Imagine if your body and mind was run by tiny people at work inside you. They would flip switches and send commands to control your organs – your brain, lungs, liver and kidneys. They could run your digestion, and even fight off bacteria. That was the nutty idea behind The Numskulls, a comic strip born in the 1960s that’s been so popular it’s still going strong today, currently in The Beano.
The nugget of truth in that comic series is that your body really is a minefield of hidden messages. But rather than tiny technicians working in concert, it’s your organs and other body parts that do the talking. This was shown by a recent study involving, of all things, deer, and how their antlers regenerate. Biologist Chunyi Li, who’d studied deer in north- east China for decades, noticed that when the animals regrew their antlers each year, they also appeared to be healthier.

◇ ◇ ◇ ◇ ◇ ◇ ◇

### ASSIGNMENT
Translate this sentence from the passage on the body's hidden messages into Spanish: "The nugget of truth in that comic series is that your body really is a minefield of hidden messages."

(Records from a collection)

◇ ◇ ◇ ◇ ◇ ◇ ◇

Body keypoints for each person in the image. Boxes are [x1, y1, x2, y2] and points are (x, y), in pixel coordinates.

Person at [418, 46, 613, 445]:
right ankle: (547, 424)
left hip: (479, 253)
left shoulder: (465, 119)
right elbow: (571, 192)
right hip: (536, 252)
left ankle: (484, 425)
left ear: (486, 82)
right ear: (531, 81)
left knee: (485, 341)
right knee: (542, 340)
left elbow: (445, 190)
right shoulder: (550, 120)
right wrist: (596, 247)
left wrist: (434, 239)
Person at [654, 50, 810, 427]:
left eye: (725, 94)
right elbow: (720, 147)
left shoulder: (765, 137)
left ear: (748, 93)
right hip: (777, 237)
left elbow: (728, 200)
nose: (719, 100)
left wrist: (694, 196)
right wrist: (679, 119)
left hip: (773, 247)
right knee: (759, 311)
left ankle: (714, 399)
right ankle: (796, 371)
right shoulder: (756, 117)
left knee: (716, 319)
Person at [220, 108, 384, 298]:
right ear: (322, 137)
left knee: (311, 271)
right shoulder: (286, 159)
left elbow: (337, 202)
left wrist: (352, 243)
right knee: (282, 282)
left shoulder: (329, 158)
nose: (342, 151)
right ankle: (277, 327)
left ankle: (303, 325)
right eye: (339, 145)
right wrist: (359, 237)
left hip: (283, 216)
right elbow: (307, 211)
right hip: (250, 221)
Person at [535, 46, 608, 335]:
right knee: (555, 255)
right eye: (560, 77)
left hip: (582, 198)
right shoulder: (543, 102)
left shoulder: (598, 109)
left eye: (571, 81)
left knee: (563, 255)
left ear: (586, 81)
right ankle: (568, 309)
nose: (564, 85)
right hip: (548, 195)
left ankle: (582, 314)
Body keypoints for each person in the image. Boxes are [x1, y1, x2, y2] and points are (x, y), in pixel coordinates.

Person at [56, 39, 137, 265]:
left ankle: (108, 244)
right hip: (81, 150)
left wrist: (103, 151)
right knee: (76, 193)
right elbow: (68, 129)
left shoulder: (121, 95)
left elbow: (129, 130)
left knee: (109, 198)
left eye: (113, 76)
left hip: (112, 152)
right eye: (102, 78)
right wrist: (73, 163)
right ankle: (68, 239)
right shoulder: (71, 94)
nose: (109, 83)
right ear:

◇ ◇ ◇ ◇ ◇ ◇ ◇

### SOLVED EXERCISE
La pizca de verdad en esa serie de cómics es que tu cuerpo realmente es un campo minado de mensajes ocultos.